**Task brief**
Rewrite these entries, replacing each occurrence of "put out" with "snuff out" and leaving everything else unchanged.

**Given data**
■ ■ ■ ■ ■

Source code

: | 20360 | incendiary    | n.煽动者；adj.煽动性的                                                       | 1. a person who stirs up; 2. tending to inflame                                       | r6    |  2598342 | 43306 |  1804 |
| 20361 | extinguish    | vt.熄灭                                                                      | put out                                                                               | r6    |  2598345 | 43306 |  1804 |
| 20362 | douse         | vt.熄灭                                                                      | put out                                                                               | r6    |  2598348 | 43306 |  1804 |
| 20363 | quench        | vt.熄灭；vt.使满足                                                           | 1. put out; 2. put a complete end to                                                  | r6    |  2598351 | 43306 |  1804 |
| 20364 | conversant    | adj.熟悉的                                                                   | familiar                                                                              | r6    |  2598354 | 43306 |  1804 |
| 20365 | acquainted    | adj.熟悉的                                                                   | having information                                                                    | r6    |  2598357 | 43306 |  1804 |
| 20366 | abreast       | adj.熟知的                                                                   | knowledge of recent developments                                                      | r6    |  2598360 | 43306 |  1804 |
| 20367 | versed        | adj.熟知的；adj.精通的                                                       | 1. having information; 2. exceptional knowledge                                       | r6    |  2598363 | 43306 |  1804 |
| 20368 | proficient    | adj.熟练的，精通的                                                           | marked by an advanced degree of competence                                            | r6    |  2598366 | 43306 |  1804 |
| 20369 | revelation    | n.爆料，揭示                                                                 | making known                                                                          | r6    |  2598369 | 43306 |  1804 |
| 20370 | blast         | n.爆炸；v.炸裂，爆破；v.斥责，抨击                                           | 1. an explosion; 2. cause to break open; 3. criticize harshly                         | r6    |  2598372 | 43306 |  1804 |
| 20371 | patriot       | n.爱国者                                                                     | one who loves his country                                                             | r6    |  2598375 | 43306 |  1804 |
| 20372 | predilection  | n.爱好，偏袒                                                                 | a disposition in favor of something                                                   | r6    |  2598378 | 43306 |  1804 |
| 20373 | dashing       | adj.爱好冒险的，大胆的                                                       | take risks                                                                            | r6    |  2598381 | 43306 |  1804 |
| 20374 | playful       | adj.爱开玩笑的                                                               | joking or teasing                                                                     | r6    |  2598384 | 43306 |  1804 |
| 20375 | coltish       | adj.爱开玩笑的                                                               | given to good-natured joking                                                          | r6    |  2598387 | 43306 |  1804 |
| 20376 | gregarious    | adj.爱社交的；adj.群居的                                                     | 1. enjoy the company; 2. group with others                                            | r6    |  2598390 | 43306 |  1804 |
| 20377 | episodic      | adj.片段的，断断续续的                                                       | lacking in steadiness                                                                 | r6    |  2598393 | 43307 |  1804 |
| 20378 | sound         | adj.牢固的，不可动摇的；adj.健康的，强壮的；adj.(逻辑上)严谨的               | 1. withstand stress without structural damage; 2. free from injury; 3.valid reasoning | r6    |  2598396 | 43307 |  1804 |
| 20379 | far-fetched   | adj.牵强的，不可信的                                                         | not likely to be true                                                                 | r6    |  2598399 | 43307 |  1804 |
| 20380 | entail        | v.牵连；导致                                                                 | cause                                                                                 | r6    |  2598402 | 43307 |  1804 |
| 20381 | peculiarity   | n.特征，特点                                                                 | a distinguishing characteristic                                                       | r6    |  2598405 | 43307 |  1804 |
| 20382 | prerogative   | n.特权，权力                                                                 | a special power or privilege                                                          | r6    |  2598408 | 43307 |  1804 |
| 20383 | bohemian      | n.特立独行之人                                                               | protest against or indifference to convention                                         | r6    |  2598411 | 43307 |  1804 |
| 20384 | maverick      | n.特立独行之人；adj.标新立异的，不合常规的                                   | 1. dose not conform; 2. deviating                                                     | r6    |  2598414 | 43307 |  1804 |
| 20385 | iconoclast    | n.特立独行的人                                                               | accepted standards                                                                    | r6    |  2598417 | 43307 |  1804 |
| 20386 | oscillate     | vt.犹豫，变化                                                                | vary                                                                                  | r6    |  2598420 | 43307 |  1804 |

■ ■ ■ ■ ■

**Problem solution**
Source code

: | 20360 | incendiary    | n.煽动者；adj.煽动性的                                                       | 1. a person who stirs up; 2. tending to inflame                                       | r6    |  2598342 | 43306 |  1804 |
| 20361 | extinguish    | vt.熄灭                                                                      | snuff out                                                                               | r6    |  2598345 | 43306 |  1804 |
| 20362 | douse         | vt.熄灭                                                                      | snuff out                                                                               | r6    |  2598348 | 43306 |  1804 |
| 20363 | quench        | vt.熄灭；vt.使满足                                                           | 1. snuff out; 2. put a complete end to                                                  | r6    |  2598351 | 43306 |  1804 |
| 20364 | conversant    | adj.熟悉的                                                                   | familiar                                                                              | r6    |  2598354 | 43306 |  1804 |
| 20365 | acquainted    | adj.熟悉的                                                                   | having information                                                                    | r6    |  2598357 | 43306 |  1804 |
| 20366 | abreast       | adj.熟知的                                                                   | knowledge of recent developments                                                      | r6    |  2598360 | 43306 |  1804 |
| 20367 | versed        | adj.熟知的；adj.精通的                                                       | 1. having information; 2. exceptional knowledge                                       | r6    |  2598363 | 43306 |  1804 |
| 20368 | proficient    | adj.熟练的，精通的                                                           | marked by an advanced degree of competence                                            | r6    |  2598366 | 43306 |  1804 |
| 20369 | revelation    | n.爆料，揭示                                                                 | making known                                                                          | r6    |  2598369 | 43306 |  1804 |
| 20370 | blast         | n.爆炸；v.炸裂，爆破；v.斥责，抨击                                           | 1. an explosion; 2. cause to break open; 3. criticize harshly                         | r6    |  2598372 | 43306 |  1804 |
| 20371 | patriot       | n.爱国者                                                                     | one who loves his country                                                             | r6    |  2598375 | 43306 |  1804 |
| 20372 | predilection  | n.爱好，偏袒                                                                 | a disposition in favor of something                                                   | r6    |  2598378 | 43306 |  1804 |
| 20373 | dashing       | adj.爱好冒险的，大胆的                                                       | take risks                                                                            | r6    |  2598381 | 43306 |  1804 |
| 20374 | playful       | adj.爱开玩笑的                                                               | joking or teasing                                                                     | r6    |  2598384 | 43306 |  1804 |
| 20375 | coltish       | adj.爱开玩笑的                                                               | given to good-natured joking                                                          | r6    |  2598387 | 43306 |  1804 |
| 20376 | gregarious    | adj.爱社交的；adj.群居的                                                     | 1. enjoy the company; 2. group with others                                            | r6    |  2598390 | 43306 |  1804 |
| 20377 | episodic      | adj.片段的，断断续续的                                                       | lacking in steadiness                                                                 | r6    |  2598393 | 43307 |  1804 |
| 20378 | sound         | adj.牢固的，不可动摇的；adj.健康的，强壮的；adj.(逻辑上)严谨的               | 1. withstand stress without structural damage; 2. free from injury; 3.valid reasoning | r6    |  2598396 | 43307 |  1804 |
| 20379 | far-fetched   | adj.牵强的，不可信的                                                         | not likely to be true                                                                 | r6    |  2598399 | 43307 |  1804 |
| 20380 | entail        | v.牵连；导致                                                                 | cause                                                                                 | r6    |  2598402 | 43307 |  1804 |
| 20381 | peculiarity   | n.特征，特点                                                                 | a distinguishing characteristic                                                       | r6    |  2598405 | 43307 |  1804 |
| 20382 | prerogative   | n.特权，权力                                                                 | a special power or privilege                                                          | r6    |  2598408 | 43307 |  1804 |
| 20383 | bohemian      | n.特立独行之人                                                               | protest against or indifference to convention                                         | r6    |  2598411 | 43307 |  1804 |
| 20384 | maverick      | n.特立独行之人；adj.标新立异的，不合常规的                                   | 1. dose not conform; 2. deviating                                                     | r6    |  2598414 | 43307 |  1804 |
| 20385 | iconoclast    | n.特立独行的人                                                               | accepted standards                                                                    | r6    |  2598417 | 43307 |  1804 |
| 20386 | oscillate     | vt.犹豫，变化                                                                | vary                                                                                  | r6    |  2598420 | 43307 |  1804 |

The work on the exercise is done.